- _Exercise prompt_:
Arrange the lines of text in the records below as a single numbered list, skipping any blank lines. Leave the pictures out of your answer.

- _Input material_:

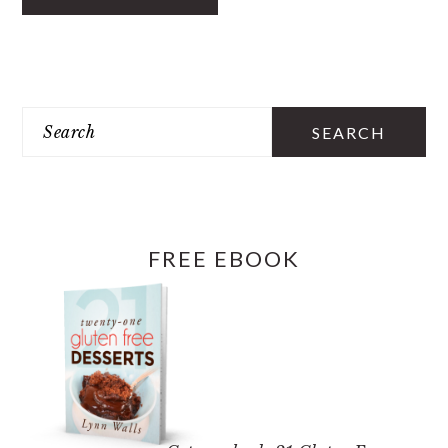
PRIMARY
SIDEBAR
Search
FREE EBOOK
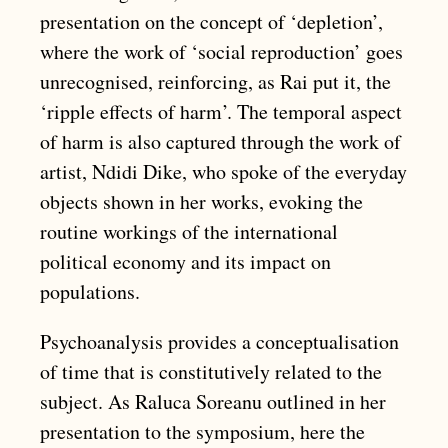
presentation on the concept of ‘depletion’,
where the work of ‘social reproduction’ goes
unrecognised, reinforcing, as Rai put it, the
‘ripple effects of harm’. The temporal aspect
of harm is also captured through the work of
artist, Ndidi Dike, who spoke of the everyday
objects shown in her works, evoking the
routine workings of the international
political economy and its impact on
populations.
Psychoanalysis provides a conceptualisation
of time that is constitutively related to the
subject. As Raluca Soreanu outlined in her
presentation to the symposium, here the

- _Task result_:
1. PRIMARY
2. SIDEBAR
3. Search
4. FREE EBOOK
5. presentation on the concept of ‘depletion’,
6. where the work of ‘social reproduction’ goes
7. unrecognised, reinforcing, as Rai put it, the
8. ‘ripple effects of harm’. The temporal aspect
9. of harm is also captured through the work of
10. artist, Ndidi Dike, who spoke of the everyday
11. objects shown in her works, evoking the
12. routine workings of the international
13. political economy and its impact on
14. populations.
15. Psychoanalysis provides a conceptualisation
16. of time that is constitutively related to the
17. subject. As Raluca Soreanu outlined in her
18. presentation to the symposium, here the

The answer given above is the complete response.